* DIRECTIVE:
Count the lines in the records below that contain the word "largest", and give only that number.

----------

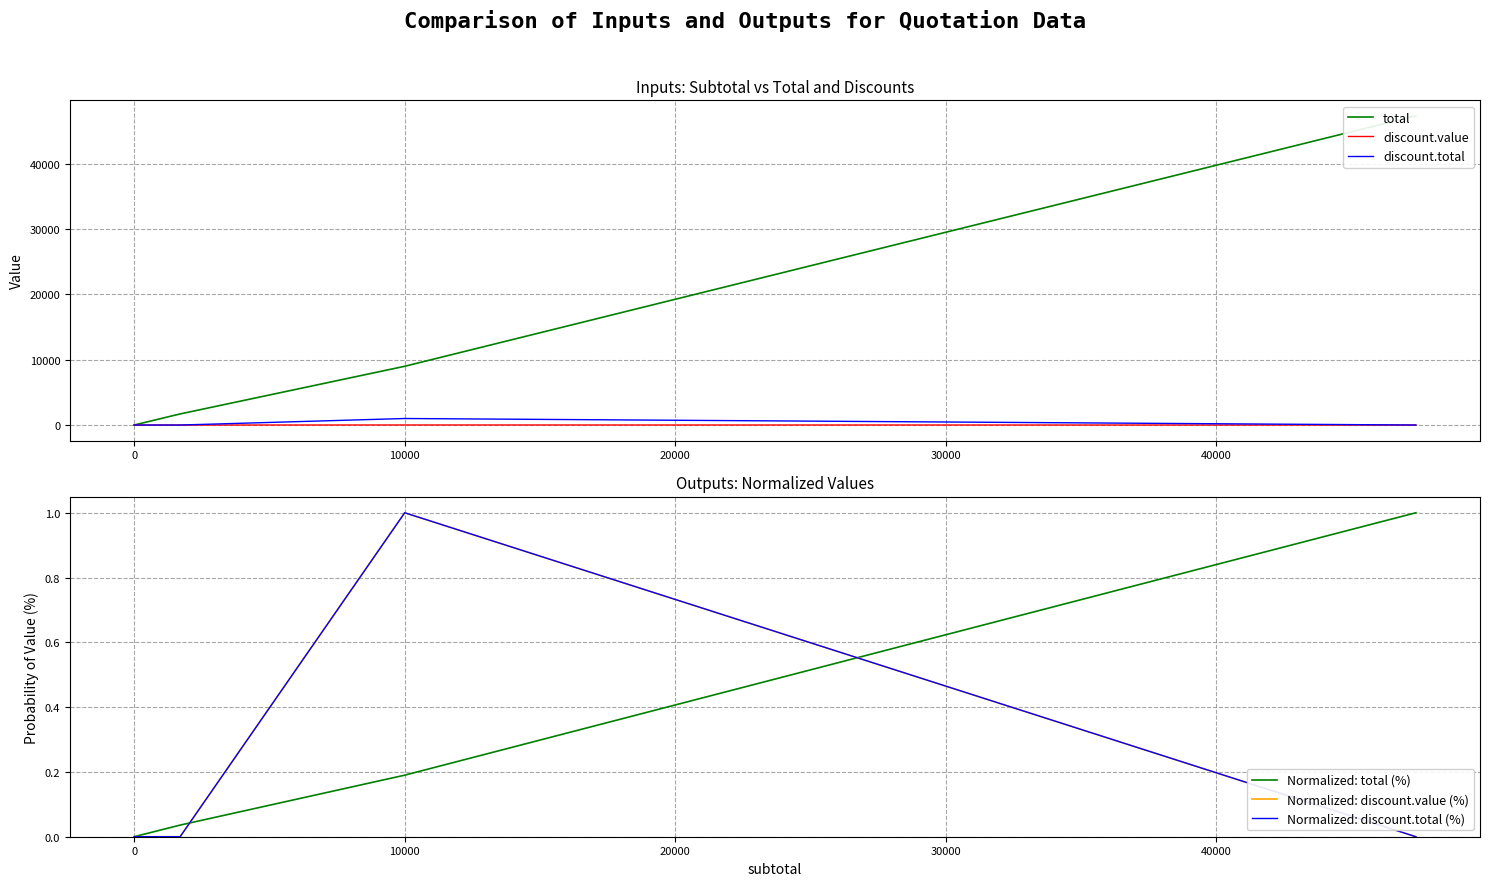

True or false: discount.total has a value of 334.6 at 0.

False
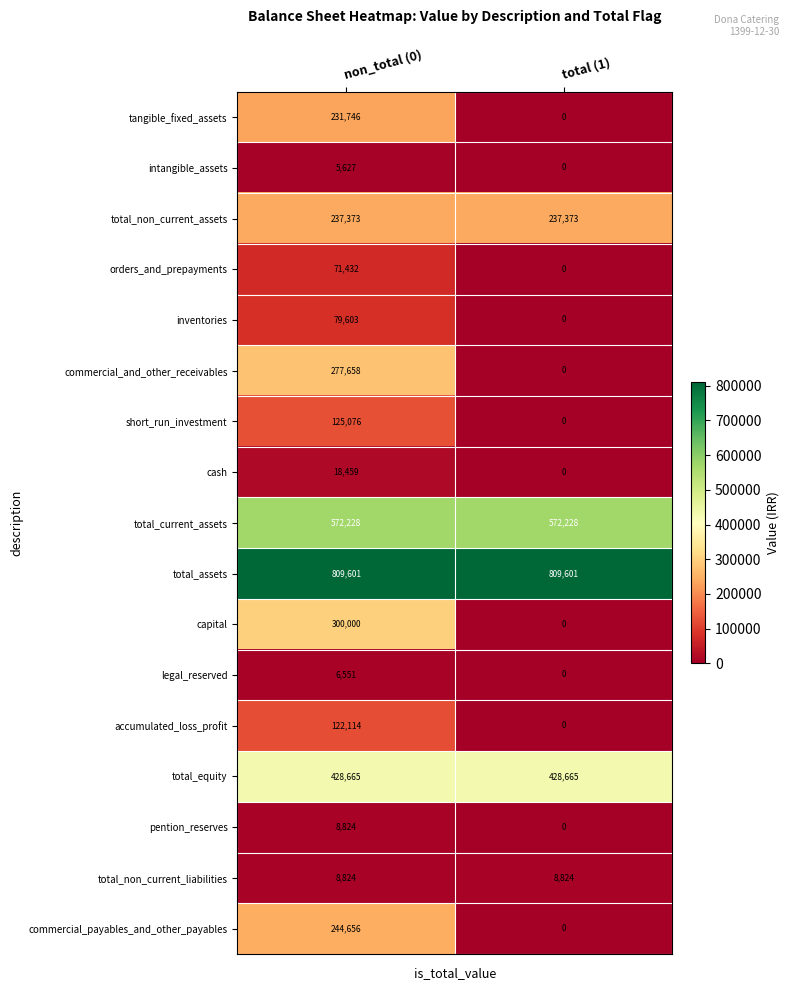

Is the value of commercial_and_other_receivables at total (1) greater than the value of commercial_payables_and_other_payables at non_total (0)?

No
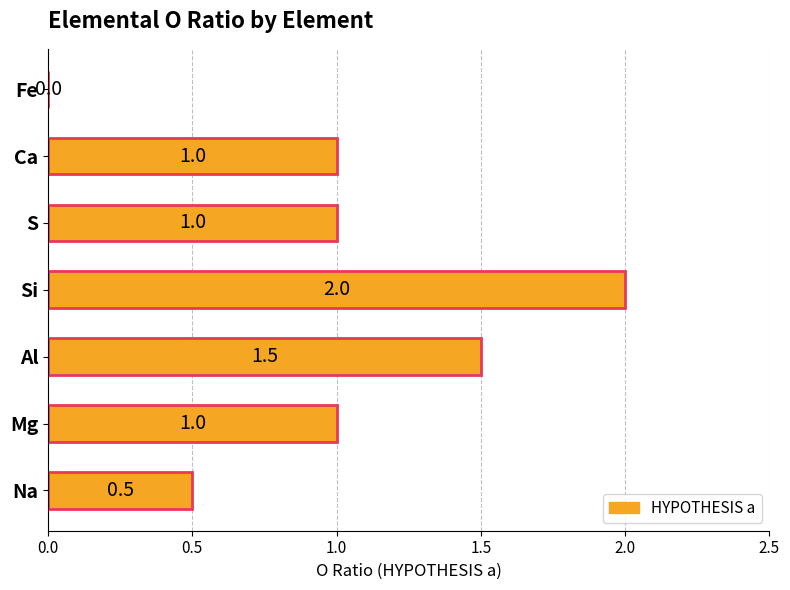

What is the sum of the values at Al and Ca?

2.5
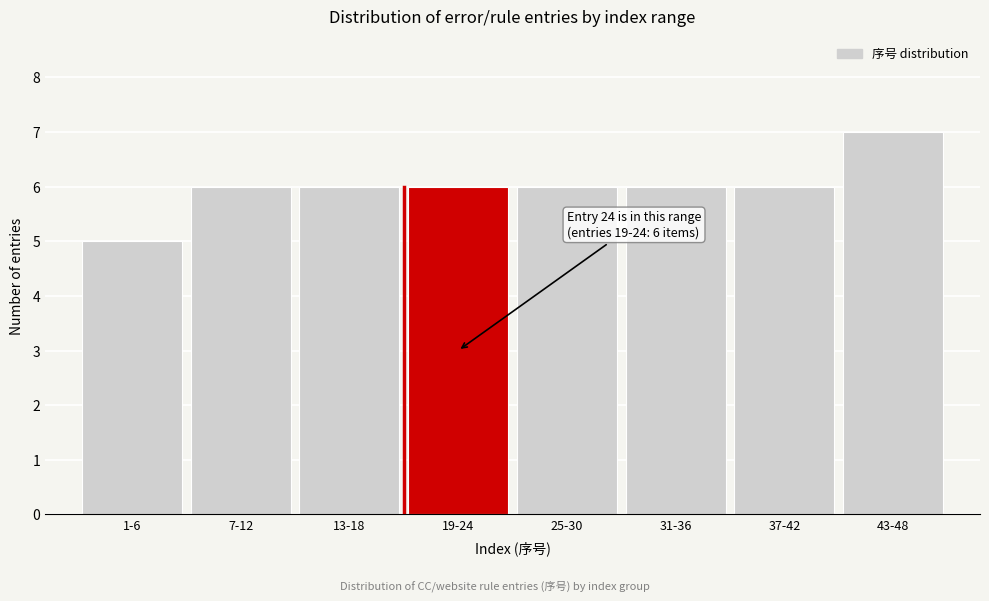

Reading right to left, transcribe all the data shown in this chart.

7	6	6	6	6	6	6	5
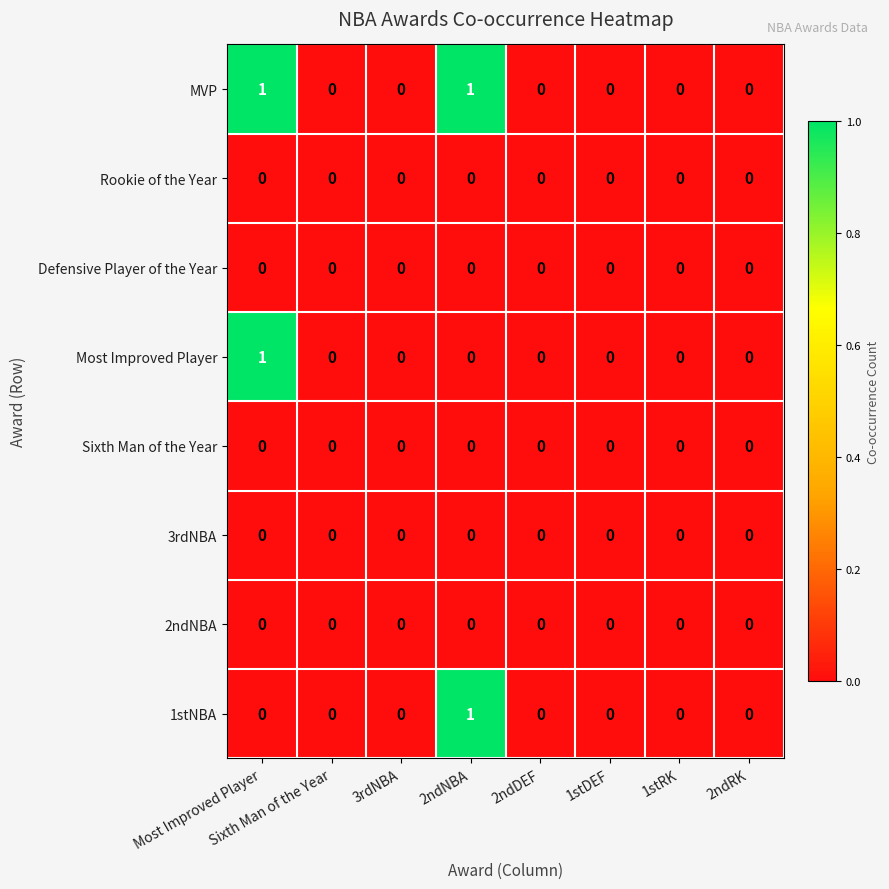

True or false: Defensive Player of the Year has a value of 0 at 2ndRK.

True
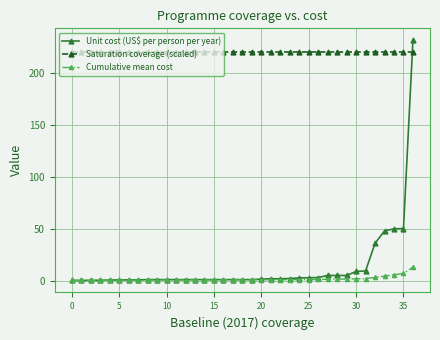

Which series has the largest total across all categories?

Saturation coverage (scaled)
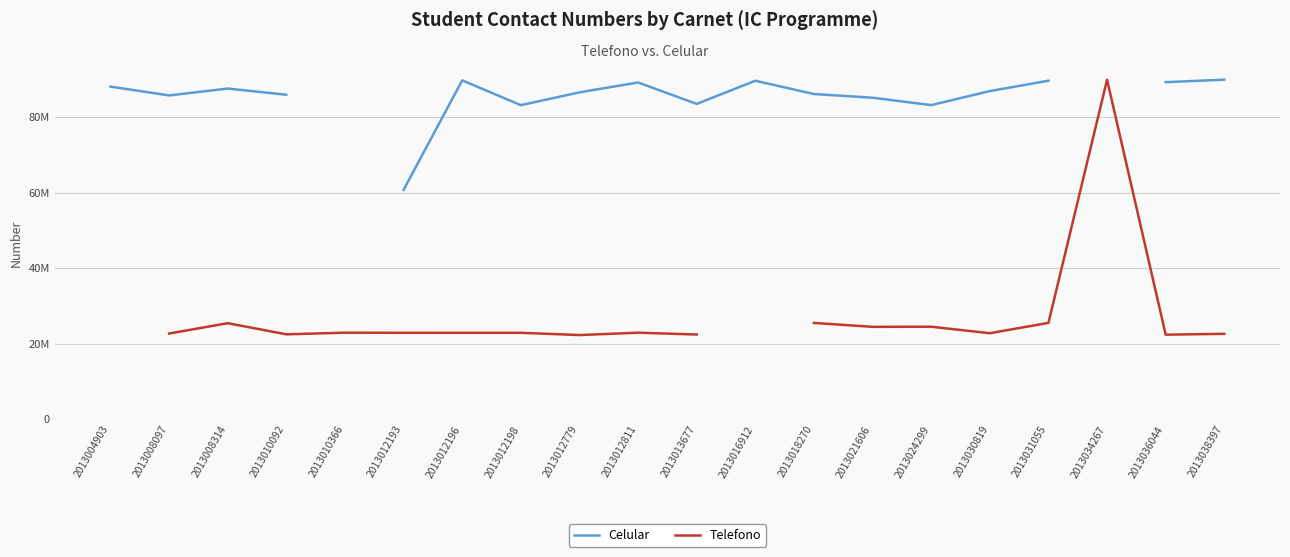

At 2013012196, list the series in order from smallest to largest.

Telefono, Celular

----------

* ANSWER TO THIS TASK:
2